Like all things lukelove, our finding each other was serendipitous.

We had spoken at length on the phone and today, finally, we meet.

She is beautiful, educated and extraordinary.

She speaks of her boy, Ben and recounts their story. I speak of my boy, Luke and share ours. Our tears fall gently in unison.

She has been filmed for an upcoming documentary working in harm reduction with the homeless community. She is calm, compassionate and clear as she moves amongst them in the footage she shows.

But the story that strikes me deep in my sensibilities is her account of educating a homeless gentleman, who has been injecting for 40 years on how to avoid the myriad abscesses on his body.

When he prepares his dose he uses puddle water - she gives him sterile water.
He cooks his dose in a bottle top or a tin can - she gives him sterile receptacles.
He preps his skin with the same finger he pokes at his abscesses with - she gives him alcohol wipes.
She softly suggests that maybe, the abscesses are not his dealer’s fault after all.

This woman has never used IV drugs in her life and yet she educates this gentleman so that he may remain safe.

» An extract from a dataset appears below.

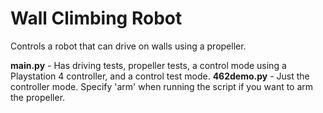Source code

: # Wall Climbing Robot
Controls a robot that can drive on walls using a propeller.

**main.py** - Has driving tests, propeller tests, a control mode using a Playstation 4 controller, and a control test mode. 
**462demo.py** - Just the controller mode. Specify 'arm' when running the script if you want to arm the propeller.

The loss of her boy, Ben has brought her to compassion and knowledge that is far beyond the life that she once knew, to help a seasoned IV drug user. There’s the story right there.

She passes me several boxes of Narcan - “You’re not going on a road trip across America without Narcan” she says with no judgement. She is right.

“Sheila, this work doesn’t come without a cost to your soul” She explains that in this extraordinary work, she has bypassed her grieving, but sees in my work, that it is where I began. I feel a virtual baton being passed.

We both feel that Ben and Luke have had a hand in our meeting. We smile fondly at our clever boys.

We part, eager to meet again.

We have spent 3 hours sharing knowledge from our darkness and yet, to me, it has brought only light.

As I drive away, I look to the skies, smiling and weeping, and thank Ben and Luke for this extraordinary new ally and friend.